<<<<
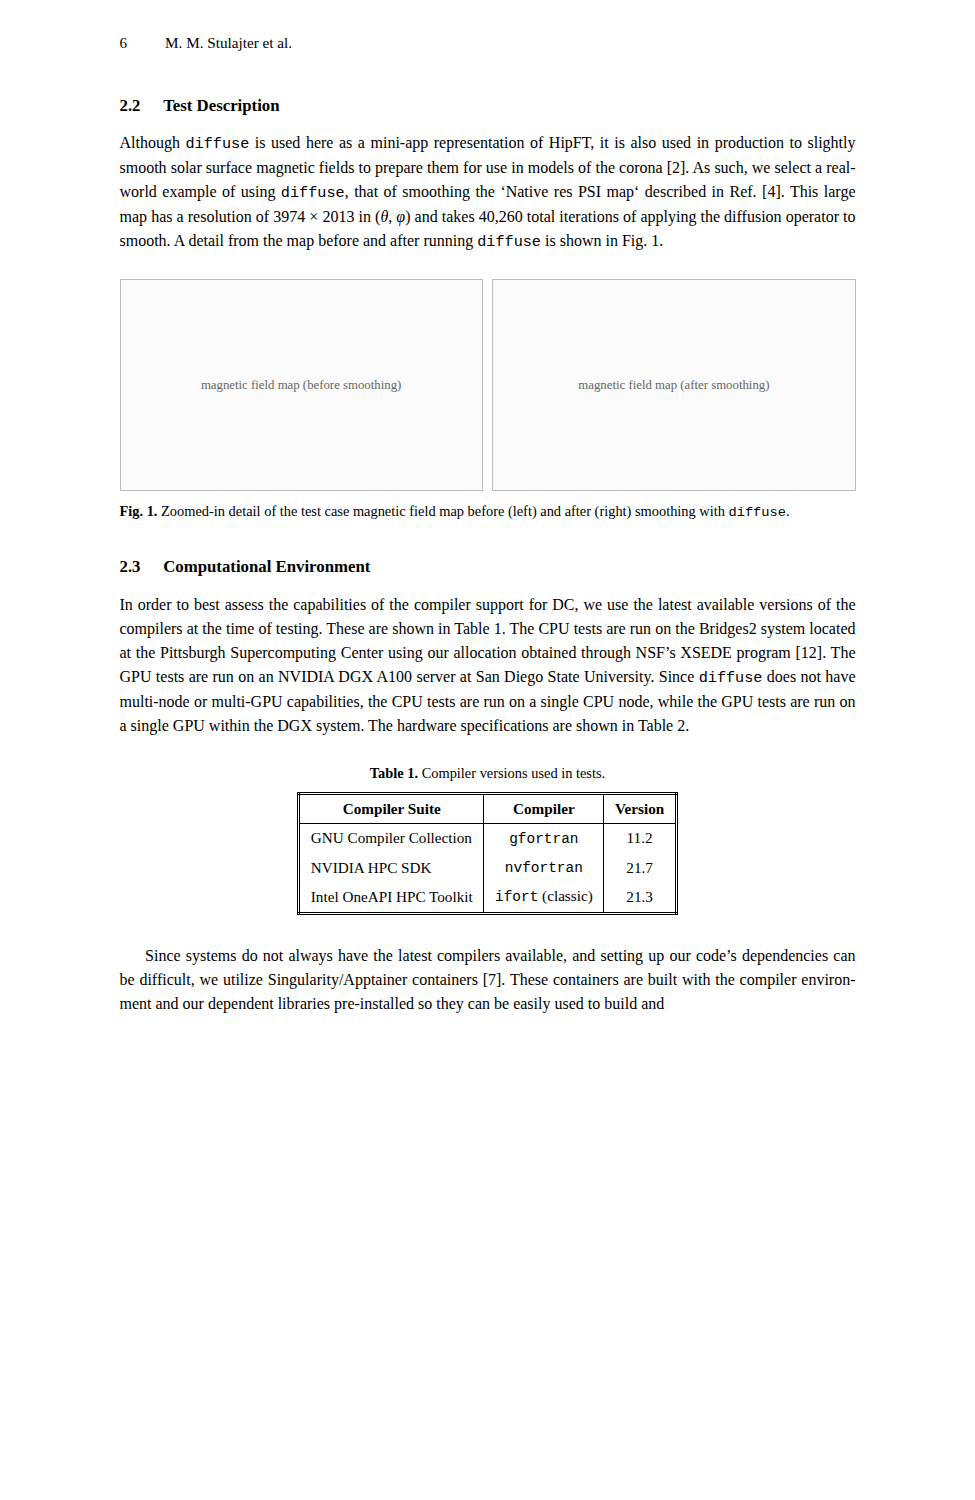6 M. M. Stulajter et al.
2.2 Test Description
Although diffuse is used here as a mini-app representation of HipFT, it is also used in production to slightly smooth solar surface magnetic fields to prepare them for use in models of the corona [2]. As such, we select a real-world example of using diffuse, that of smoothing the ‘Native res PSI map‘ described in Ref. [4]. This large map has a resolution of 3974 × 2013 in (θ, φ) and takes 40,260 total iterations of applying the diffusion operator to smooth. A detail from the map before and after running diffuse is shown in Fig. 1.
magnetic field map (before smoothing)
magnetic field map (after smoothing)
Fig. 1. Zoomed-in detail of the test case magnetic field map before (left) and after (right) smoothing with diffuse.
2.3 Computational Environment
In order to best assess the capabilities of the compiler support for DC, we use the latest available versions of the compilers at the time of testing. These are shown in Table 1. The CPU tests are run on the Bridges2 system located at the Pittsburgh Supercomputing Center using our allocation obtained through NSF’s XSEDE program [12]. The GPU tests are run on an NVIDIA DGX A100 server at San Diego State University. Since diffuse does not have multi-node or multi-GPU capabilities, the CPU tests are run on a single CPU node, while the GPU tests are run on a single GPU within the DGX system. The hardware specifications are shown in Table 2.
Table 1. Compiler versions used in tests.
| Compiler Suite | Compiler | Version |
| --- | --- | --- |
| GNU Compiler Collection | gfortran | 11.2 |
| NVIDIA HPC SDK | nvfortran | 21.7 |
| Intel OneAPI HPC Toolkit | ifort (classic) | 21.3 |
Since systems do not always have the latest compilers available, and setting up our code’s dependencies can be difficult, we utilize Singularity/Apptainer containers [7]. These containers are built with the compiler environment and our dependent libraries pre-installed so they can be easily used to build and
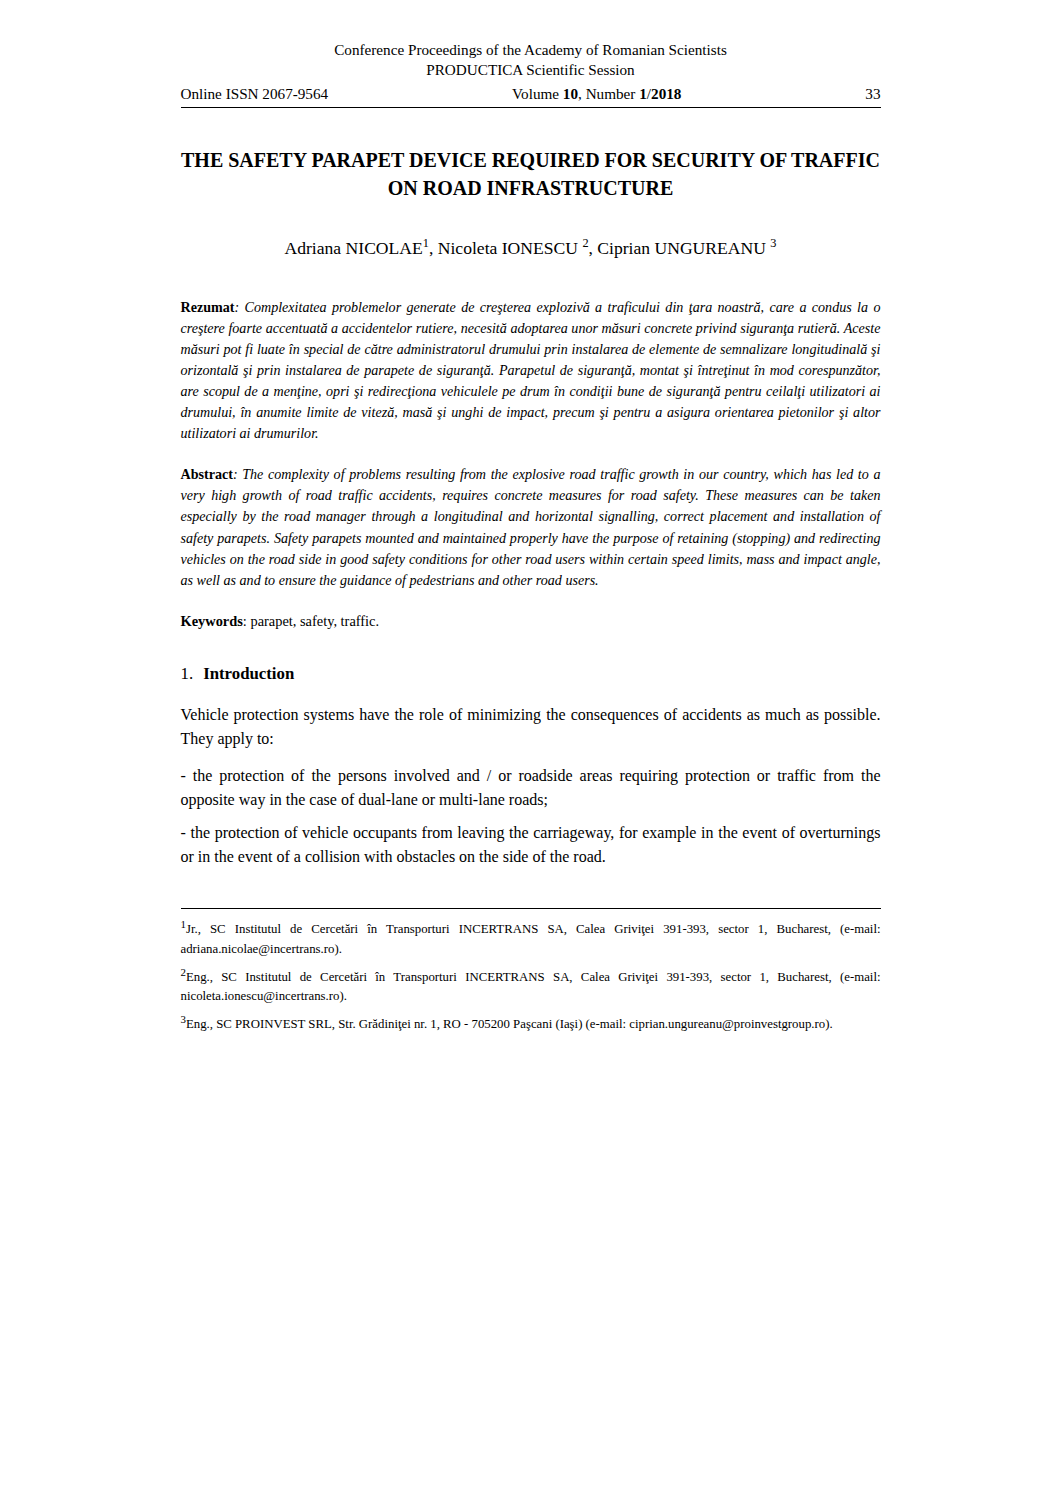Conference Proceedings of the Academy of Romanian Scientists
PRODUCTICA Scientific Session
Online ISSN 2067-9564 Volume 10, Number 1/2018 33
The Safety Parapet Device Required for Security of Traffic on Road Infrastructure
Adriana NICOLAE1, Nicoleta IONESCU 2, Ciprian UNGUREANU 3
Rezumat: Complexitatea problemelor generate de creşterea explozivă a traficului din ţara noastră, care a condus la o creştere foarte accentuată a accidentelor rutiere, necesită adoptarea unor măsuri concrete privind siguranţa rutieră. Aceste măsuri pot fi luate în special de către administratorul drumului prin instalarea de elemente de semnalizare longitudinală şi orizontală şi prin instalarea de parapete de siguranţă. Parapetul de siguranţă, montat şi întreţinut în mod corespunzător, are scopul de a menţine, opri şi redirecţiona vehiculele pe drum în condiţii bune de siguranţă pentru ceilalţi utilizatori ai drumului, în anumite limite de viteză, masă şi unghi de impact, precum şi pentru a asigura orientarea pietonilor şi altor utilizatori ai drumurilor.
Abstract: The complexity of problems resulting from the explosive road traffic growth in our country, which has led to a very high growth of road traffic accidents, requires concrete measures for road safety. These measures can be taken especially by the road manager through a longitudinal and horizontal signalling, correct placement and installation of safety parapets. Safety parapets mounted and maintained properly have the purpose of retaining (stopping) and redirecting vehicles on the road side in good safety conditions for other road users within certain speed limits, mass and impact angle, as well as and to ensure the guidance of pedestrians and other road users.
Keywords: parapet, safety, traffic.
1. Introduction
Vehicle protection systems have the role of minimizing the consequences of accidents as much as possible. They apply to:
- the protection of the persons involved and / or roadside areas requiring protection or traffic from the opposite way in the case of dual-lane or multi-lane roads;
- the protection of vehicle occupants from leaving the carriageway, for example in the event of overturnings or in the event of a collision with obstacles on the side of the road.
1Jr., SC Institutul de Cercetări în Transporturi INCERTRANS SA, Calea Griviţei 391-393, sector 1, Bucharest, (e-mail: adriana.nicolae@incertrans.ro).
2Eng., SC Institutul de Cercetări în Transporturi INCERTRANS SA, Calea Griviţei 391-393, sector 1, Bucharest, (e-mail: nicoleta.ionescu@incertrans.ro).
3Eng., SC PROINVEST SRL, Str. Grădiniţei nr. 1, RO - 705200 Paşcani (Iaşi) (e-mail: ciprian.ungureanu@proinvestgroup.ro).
>>>>
<<<<
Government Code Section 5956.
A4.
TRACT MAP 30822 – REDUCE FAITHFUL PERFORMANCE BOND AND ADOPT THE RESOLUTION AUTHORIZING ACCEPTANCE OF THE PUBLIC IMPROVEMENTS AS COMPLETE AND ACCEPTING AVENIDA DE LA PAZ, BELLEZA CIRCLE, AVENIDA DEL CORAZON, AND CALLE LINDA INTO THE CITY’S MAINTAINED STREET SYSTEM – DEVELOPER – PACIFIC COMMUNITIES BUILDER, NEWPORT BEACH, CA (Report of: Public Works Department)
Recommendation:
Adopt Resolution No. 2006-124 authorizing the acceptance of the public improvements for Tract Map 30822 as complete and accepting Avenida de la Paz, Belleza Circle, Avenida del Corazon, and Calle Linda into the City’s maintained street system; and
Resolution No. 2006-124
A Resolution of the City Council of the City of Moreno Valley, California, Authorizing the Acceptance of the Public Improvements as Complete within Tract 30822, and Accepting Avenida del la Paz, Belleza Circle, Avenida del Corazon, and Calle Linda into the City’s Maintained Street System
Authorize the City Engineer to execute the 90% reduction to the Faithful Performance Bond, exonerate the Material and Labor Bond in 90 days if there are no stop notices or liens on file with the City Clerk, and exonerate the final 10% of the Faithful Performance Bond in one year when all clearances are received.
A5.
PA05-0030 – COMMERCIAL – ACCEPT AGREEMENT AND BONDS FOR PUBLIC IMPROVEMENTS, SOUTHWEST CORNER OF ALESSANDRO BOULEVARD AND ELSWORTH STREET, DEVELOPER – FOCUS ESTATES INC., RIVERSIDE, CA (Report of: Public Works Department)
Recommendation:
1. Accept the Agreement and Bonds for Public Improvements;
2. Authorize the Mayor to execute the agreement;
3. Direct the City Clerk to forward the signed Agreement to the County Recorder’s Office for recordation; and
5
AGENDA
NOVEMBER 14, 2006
>>>>
Wherever the string "INCERTRANS" occurs in the records above, copy that line.

◆ OUTPUT BELOW ◆
1Jr., SC Institutul de Cercetări în Transporturi INCERTRANS SA, Calea Griviţei 391-393, sector 1, Bucharest, (e-mail: adriana.nicolae@incertrans.ro).
2Eng., SC Institutul de Cercetări în Transporturi INCERTRANS SA, Calea Griviţei 391-393, sector 1, Bucharest, (e-mail: nicoleta.ionescu@incertrans.ro).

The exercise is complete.